Долгими часами они раскладывали двадцать два пасьянса Таро, бесконечно обдумывая каждую карту, в которых я ничего не понимал. Но одна очень нравилась мне, она называлась «Астральный мир», и на ней между черной и белой башнями у берега какой-то лужи с крокодилом медленно поднимались к ущербной луне блуждающие слабые огоньки. Безобразов больше всего любил карту «Сила», где красивая женщина закрывает пасть льву, и другую, где молния разбивает Вавилонскую башню. Он говорил также, что карты Терезы это «Изида» и «Повешенный», а карты Зевса — «Император» и «Солнце».
Это было в то легендарное время; помню, как-то сидел я тогда в «Ротонде», маленьком тесном кафе, перегороженном какими-то перестройками, и думал: «Неужели я когда-нибудь буду сидеть за этим столом среди теней минувшего, ожиревший, сонный, конченый, общеизвестный, — какой позор! Ах, нет, лучше пойти на каторгу всем вместе. Всем вместе покинуть Европу, всем вместе, чтобы никогда не погасла та особенная бледно-голубая атмосфера нашей взаимной спокойной экзальтации, высокого европейского стоицизма». О, сколько раз после бессонной ночи мы молча проходили по пустым и чистым улицам, наблюдая медленное рождение света, медленное возвращение к грубой жизни. До боли близкие древней суровости закрытых домов, крестам фонарей и зеркалам, в сумеречной воде которых появлялись наши спокойные и изможденные лица.
Нищие городские подростки, мы с нескрываемым уважением смотрели на великолепное смирение нищих, стоящих на улице. Мы слушали фырканье лошадей в темном рассветном воздухе и тяжелое дыханье поездов, которые через весь город везут цветы и капусту на центральный рынок.
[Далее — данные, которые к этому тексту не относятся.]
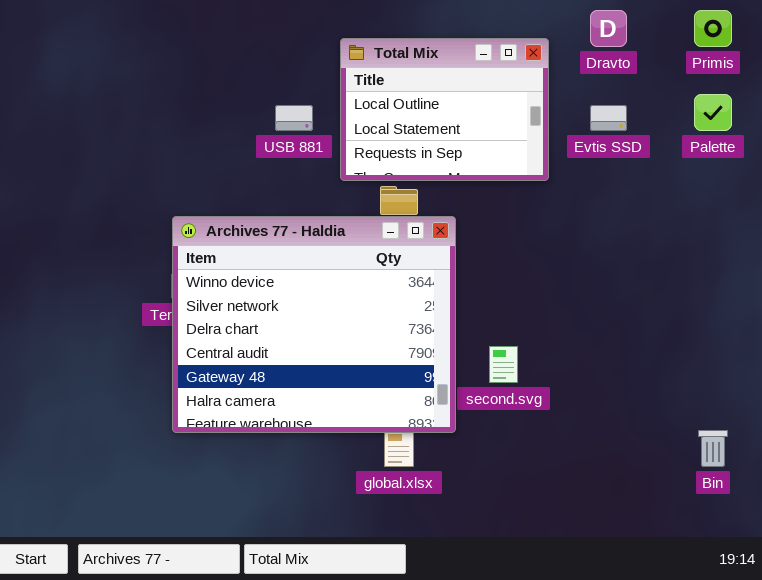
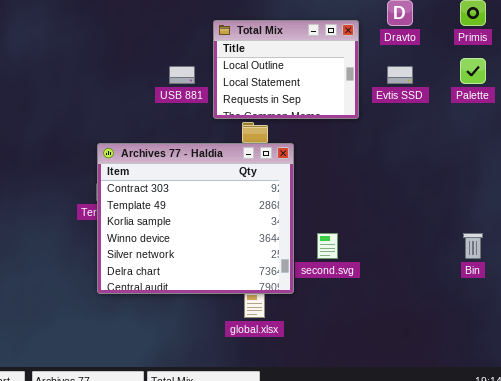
Archives 77 - Haldia: [172,216,456,433] -> [97,143,294,294], scrolled up 3 rows
Bin: [698,430,728,467] -> [463,233,483,259], moved

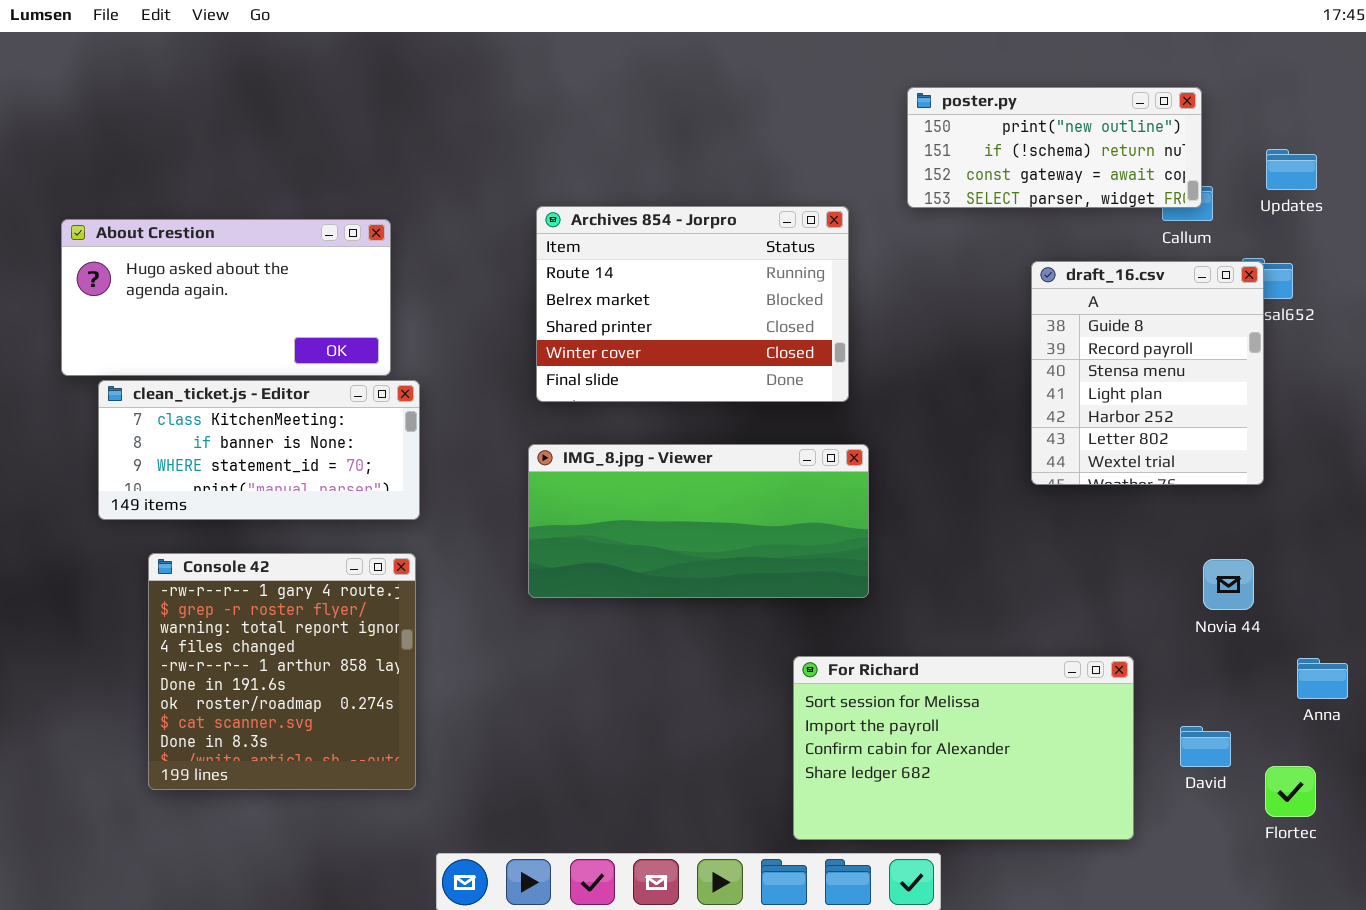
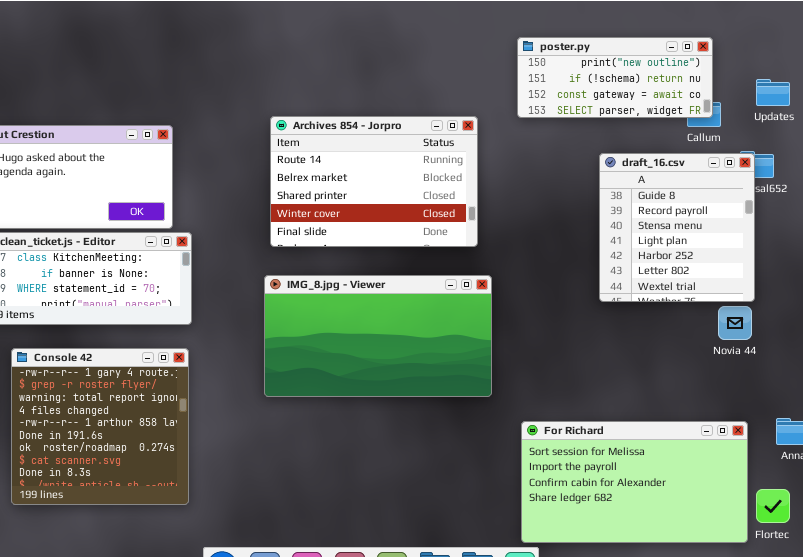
IMG_8.jpg - Viewer: [528,444,869,598] -> [264,275,492,397], resized
Novia 44: [1203,559,1254,610] -> [718,306,752,340], moved
For Richard: [793,656,1134,840] -> [521,421,748,543], moved

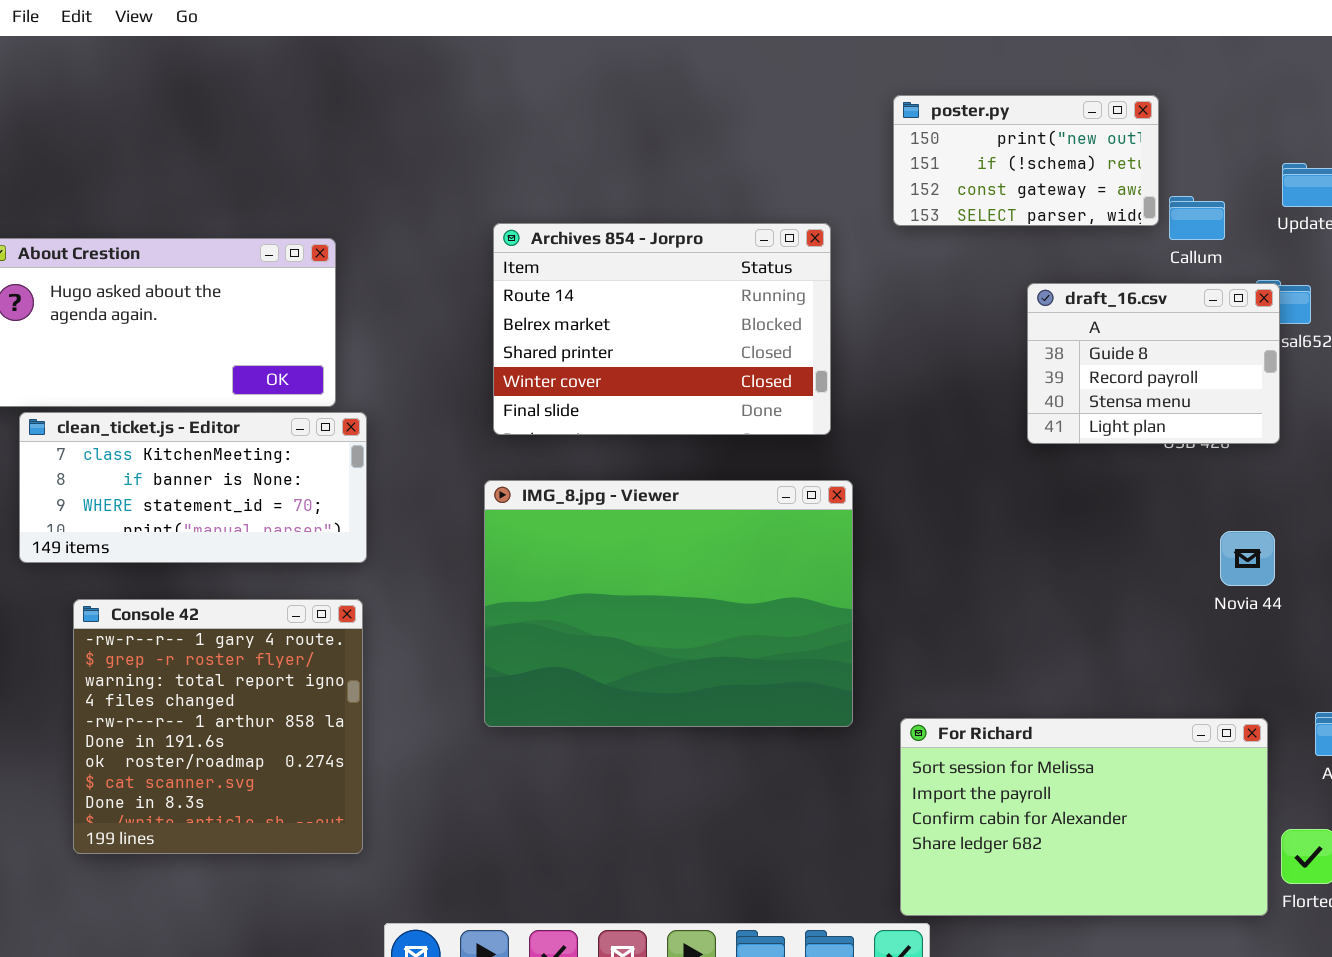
poster.py: [517,37,713,118] -> [893,95,1159,226], resized
draft_16.csv: [599,153,755,302] -> [1027,283,1280,444], resized
IMG_8.jpg - Viewer: [264,275,492,397] -> [484,480,853,727], resized

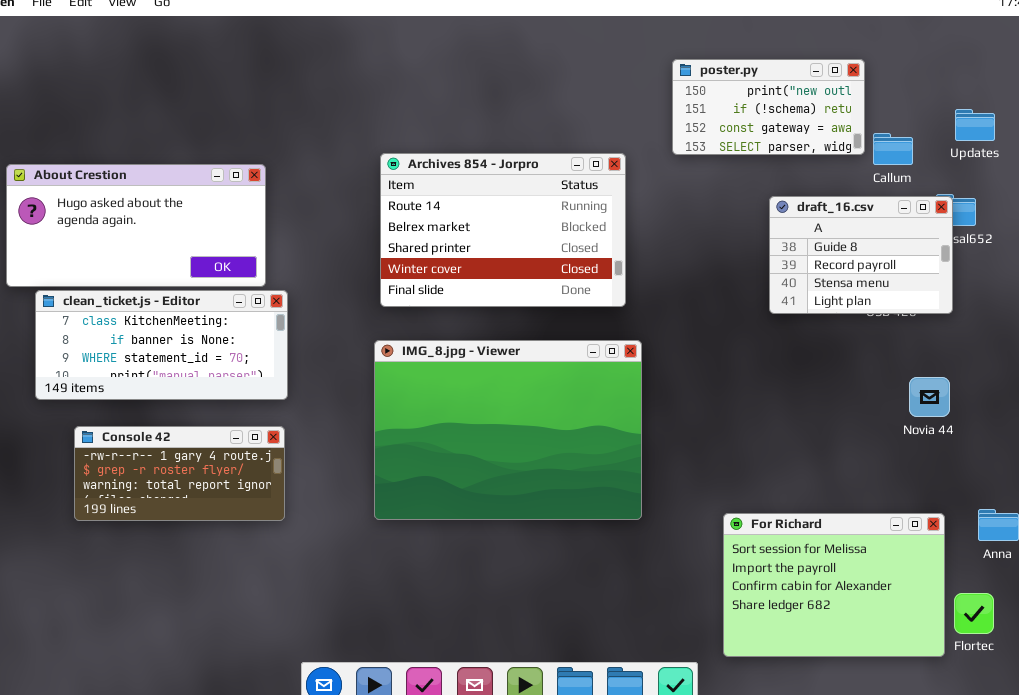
Console 42: [73,599,363,854] -> [74,426,285,521], resized
For Richard: [900,718,1268,916] -> [723,513,945,657], resized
Мы любили кататься на их подножках в то легендарное время.
То легендарное время!
Нас постоянно сопровождало тогда ощущение какой-то особой торжественности, как будто мы ходили в облаке или в сиянии заката, такое острое, что каждую минуту мы могли разрыдаться, такое спокойное, как будто мы читали о нем в книге.
Казалось, какое-то особенное мистическое светило стояло над нами. Впоследствии мне передавали, что о нас говорили о каждом как об «одном из тех», в публичных местах насмешливо ждали нашего появления, но мы ничего не замечали.
Подгоняемые друг другом, друг другом увлекаемые, мы образовывали тогда как бы особый хор греческой трагедии, движущийся в неизвестном направлении, но не круглый хор ионический, а четырехугольный хор спартанский, по углам которого с легендарным спокойствием и верностью себе шествовали высокие энигматические фигуры Аполлона Безобразова и Терезы, а вовнутрь его входили новые, слишком хорошие или слишком любопытные души, чтоб остаться в нем до конца, до последнего кораблекрушения.